START Data to use

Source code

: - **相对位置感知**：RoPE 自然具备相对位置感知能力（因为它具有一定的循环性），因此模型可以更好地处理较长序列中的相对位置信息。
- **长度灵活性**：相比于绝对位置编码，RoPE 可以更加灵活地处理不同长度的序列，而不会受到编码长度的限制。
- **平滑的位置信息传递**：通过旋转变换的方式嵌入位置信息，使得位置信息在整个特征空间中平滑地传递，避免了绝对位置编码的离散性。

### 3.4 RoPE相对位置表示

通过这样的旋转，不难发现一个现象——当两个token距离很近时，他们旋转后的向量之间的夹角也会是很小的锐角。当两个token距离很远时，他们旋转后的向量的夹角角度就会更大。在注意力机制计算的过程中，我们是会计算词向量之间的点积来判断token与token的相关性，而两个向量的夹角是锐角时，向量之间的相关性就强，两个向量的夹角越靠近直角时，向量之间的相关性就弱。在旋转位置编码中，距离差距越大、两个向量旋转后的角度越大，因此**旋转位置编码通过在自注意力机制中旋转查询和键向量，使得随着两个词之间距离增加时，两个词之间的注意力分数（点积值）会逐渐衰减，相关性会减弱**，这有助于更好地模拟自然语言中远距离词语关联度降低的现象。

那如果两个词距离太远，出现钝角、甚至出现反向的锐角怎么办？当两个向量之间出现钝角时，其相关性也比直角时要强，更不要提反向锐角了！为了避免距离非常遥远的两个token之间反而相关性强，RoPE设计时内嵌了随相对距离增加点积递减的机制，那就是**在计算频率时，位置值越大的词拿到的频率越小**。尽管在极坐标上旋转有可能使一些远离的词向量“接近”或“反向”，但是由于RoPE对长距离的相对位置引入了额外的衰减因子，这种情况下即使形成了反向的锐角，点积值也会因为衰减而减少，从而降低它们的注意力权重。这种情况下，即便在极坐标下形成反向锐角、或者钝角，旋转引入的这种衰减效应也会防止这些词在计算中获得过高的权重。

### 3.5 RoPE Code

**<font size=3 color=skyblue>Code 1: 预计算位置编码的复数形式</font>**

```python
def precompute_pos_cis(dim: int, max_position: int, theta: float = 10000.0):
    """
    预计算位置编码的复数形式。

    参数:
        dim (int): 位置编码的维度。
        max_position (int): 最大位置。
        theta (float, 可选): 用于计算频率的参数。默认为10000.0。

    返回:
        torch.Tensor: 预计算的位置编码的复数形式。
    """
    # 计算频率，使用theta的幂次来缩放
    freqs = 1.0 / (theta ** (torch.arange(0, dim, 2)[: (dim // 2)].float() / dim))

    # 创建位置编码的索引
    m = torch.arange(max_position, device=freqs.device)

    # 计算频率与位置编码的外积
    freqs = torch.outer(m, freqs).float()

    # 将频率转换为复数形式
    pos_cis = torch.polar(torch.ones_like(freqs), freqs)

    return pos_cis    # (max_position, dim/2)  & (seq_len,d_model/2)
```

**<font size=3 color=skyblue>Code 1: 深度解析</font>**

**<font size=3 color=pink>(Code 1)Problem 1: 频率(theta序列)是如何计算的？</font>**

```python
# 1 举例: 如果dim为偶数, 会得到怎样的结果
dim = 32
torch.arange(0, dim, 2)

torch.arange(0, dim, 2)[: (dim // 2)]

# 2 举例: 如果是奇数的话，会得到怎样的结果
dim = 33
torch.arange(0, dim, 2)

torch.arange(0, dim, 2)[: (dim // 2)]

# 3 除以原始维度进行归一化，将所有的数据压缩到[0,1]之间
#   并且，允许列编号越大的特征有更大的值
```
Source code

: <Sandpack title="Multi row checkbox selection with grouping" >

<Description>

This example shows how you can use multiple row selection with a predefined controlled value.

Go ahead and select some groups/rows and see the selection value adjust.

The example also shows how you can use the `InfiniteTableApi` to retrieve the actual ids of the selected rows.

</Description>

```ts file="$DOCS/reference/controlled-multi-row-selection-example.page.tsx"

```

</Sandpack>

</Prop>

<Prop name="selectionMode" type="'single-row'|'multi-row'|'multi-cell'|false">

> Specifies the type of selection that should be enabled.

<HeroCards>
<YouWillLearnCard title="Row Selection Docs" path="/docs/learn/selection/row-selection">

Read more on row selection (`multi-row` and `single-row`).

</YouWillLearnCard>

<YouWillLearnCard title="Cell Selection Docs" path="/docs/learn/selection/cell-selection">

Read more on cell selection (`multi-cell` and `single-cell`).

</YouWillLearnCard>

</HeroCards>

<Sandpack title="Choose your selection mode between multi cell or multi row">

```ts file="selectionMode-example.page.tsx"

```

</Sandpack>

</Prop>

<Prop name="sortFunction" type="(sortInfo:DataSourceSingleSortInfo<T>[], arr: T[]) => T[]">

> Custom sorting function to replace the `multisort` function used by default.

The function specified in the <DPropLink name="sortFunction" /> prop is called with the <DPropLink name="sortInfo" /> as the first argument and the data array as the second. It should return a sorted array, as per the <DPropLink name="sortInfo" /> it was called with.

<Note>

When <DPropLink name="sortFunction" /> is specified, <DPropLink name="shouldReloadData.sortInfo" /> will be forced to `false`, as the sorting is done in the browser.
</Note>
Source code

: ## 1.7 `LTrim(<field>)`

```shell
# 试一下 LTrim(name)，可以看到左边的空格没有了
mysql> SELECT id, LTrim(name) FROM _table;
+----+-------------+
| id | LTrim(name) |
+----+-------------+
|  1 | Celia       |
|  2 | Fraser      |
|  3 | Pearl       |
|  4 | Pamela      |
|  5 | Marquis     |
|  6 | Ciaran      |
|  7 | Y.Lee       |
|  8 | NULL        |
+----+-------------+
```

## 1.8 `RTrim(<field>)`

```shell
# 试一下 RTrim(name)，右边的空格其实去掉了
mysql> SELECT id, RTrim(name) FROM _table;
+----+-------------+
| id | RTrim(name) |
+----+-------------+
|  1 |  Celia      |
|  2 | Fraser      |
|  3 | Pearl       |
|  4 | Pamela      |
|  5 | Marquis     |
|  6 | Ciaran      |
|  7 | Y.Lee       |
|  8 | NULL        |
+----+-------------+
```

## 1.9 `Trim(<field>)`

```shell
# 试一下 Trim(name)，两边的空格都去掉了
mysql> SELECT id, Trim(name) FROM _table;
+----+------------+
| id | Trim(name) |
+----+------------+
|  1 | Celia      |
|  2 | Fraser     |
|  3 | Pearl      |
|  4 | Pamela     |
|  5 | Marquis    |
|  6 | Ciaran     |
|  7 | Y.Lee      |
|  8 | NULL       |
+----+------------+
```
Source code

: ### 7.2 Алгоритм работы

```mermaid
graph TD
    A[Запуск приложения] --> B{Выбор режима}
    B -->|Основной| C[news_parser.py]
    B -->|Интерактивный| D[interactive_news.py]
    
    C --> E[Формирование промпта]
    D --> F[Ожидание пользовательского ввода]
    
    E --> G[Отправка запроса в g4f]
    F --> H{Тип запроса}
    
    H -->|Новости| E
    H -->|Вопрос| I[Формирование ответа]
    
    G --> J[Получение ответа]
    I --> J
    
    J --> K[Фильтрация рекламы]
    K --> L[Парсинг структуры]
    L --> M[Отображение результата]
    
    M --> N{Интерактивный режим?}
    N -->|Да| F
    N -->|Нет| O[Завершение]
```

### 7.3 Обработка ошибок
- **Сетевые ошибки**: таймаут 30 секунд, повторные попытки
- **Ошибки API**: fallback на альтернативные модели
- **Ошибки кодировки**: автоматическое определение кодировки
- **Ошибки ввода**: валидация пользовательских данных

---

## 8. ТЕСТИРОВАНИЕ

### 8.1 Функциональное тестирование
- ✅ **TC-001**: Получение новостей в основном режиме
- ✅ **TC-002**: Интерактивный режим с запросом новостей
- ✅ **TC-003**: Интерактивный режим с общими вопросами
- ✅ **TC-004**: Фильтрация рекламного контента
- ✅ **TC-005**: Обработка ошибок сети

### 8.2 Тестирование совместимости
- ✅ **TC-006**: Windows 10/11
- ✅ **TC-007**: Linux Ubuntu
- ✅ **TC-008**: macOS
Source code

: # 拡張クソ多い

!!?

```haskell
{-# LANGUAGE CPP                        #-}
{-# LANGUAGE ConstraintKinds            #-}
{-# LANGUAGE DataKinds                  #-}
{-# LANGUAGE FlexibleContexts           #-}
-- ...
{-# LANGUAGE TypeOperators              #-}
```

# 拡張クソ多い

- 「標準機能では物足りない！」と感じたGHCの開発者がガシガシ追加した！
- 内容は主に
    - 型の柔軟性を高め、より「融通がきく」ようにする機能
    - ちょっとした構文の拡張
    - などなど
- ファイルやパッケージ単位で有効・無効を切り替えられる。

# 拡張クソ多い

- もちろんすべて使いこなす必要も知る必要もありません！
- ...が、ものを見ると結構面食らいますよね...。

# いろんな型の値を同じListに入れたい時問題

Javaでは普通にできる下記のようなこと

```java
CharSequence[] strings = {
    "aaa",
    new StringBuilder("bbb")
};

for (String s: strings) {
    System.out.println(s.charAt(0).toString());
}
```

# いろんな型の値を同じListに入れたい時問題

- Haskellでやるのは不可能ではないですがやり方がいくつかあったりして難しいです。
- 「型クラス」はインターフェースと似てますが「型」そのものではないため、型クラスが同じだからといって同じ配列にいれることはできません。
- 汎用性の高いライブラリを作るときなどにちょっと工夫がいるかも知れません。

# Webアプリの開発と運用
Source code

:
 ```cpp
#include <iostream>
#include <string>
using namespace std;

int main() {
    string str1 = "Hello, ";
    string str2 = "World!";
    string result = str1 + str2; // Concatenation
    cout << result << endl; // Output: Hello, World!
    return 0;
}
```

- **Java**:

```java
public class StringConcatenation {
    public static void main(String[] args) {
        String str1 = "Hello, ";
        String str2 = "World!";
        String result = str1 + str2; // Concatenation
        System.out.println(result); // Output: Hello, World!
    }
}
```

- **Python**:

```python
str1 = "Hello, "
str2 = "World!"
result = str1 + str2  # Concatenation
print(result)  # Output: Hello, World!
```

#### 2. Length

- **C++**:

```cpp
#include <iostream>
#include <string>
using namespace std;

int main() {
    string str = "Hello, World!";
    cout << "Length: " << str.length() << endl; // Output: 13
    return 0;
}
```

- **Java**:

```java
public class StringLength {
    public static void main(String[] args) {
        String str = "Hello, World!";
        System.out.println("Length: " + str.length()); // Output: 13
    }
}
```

END Data to use

Try it: Take the listing above from its first line through the line containing "通过这样的旋转，不难发现一个", and transcribe that stretch exactly, with no other lines.

Answer to the problem:
Source code

: - **相对位置感知**：RoPE 自然具备相对位置感知能力（因为它具有一定的循环性），因此模型可以更好地处理较长序列中的相对位置信息。
- **长度灵活性**：相比于绝对位置编码，RoPE 可以更加灵活地处理不同长度的序列，而不会受到编码长度的限制。
- **平滑的位置信息传递**：通过旋转变换的方式嵌入位置信息，使得位置信息在整个特征空间中平滑地传递，避免了绝对位置编码的离散性。

### 3.4 RoPE相对位置表示

通过这样的旋转，不难发现一个现象——当两个token距离很近时，他们旋转后的向量之间的夹角也会是很小的锐角。当两个token距离很远时，他们旋转后的向量的夹角角度就会更大。在注意力机制计算的过程中，我们是会计算词向量之间的点积来判断token与token的相关性，而两个向量的夹角是锐角时，向量之间的相关性就强，两个向量的夹角越靠近直角时，向量之间的相关性就弱。在旋转位置编码中，距离差距越大、两个向量旋转后的角度越大，因此**旋转位置编码通过在自注意力机制中旋转查询和键向量，使得随着两个词之间距离增加时，两个词之间的注意力分数（点积值）会逐渐衰减，相关性会减弱**，这有助于更好地模拟自然语言中远距离词语关联度降低的现象。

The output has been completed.